■ 課題内容: 体腔鏡手術についての文章のうち、「従来、お腹を大きく開けて行っ」を含む語句で始まり「(尿管下部の操作は小切開で施行しています)」で終わる部分を、一字一句違えずに書き写してください。

体腔鏡手術(腹腔鏡手術)

体腔鏡手術(腹腔鏡手術)

体腔鏡手術(腹腔鏡手術) Q&A

 体腔鏡手術とは何ですか?
従来、お腹を大きく開けて行っていた手術を、1cm前後の小さな傷を4カ所前後お腹につけてそこから内視鏡と特殊な器具を挿入して行う手術です。

 筑波大学附属病院泌尿器科ではどのような病気に対して体腔鏡手術を行っていますか?
当院で施行している体腔鏡手術とその対象疾患は以下の通りです。

腹腔鏡下根治的腎摘除術早期腎臓がん
(がんの大きさは7cm前後まで)
腹腔鏡下腎部分切除術早期腎臓がん
(がんの大きさが3cm以下で腎臓の縁から突出しているタイプのもの)
腹腔鏡下腎尿管全摘除術早期腎盂がん、早期尿管がん
(尿管下部の操作は小切開で施行しています)
腹腔鏡下副腎摘除術6cm程度までの褐色細胞腫を含む良性副腎腫瘍
腹腔鏡下尿膜管摘除術尿膜管遺残
腹腔鏡下腎盂形成術腎盂尿管移行部狭窄症

表の手術に関しては、日本をはじめ欧米でも体腔鏡手術が第一選択として定着しており、標準的な手術方法になっています。当科では1999年に導入し2009年時点で100例を越える実績があります。

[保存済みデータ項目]
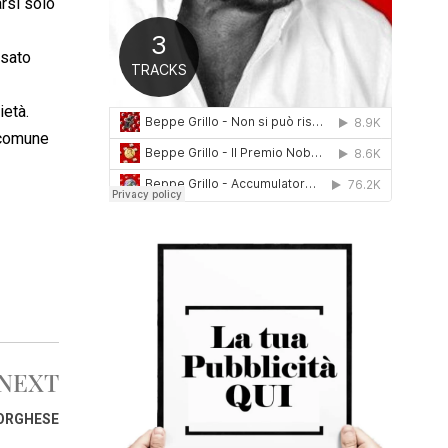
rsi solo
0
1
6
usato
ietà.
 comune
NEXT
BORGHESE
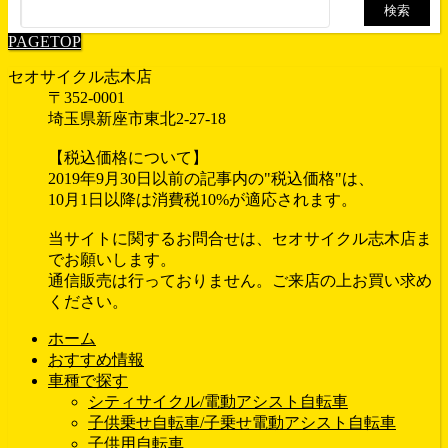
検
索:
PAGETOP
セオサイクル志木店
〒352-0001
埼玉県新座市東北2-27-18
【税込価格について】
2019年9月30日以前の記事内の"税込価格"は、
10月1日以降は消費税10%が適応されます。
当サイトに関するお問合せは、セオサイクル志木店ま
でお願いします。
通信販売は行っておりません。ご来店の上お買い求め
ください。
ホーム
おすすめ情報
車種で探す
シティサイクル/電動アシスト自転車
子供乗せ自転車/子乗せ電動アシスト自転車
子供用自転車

==

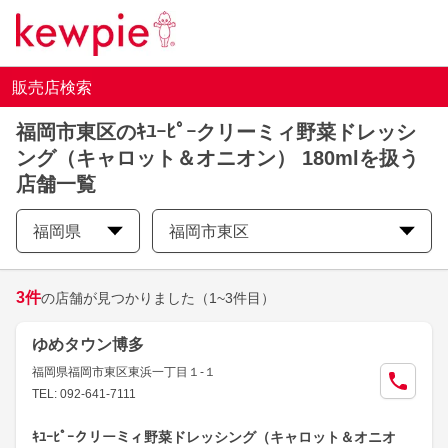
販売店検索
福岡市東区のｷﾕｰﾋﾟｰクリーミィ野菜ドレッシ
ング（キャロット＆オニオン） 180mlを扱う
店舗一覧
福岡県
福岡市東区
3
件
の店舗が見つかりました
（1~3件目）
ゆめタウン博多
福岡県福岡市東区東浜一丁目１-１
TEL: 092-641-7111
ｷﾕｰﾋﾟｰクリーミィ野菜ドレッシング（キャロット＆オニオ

■ 解答欄:
従来、お腹を大きく開けて行っていた手術を、1cm前後の小さな傷を4カ所前後お腹につけてそこから内視鏡と特殊な器具を挿入して行う手術です。

 筑波大学附属病院泌尿器科ではどのような病気に対して体腔鏡手術を行っていますか?
当院で施行している体腔鏡手術とその対象疾患は以下の通りです。

腹腔鏡下根治的腎摘除術早期腎臓がん
(がんの大きさは7cm前後まで)
腹腔鏡下腎部分切除術早期腎臓がん
(がんの大きさが3cm以下で腎臓の縁から突出しているタイプのもの)
腹腔鏡下腎尿管全摘除術早期腎盂がん、早期尿管がん
(尿管下部の操作は小切開で施行しています)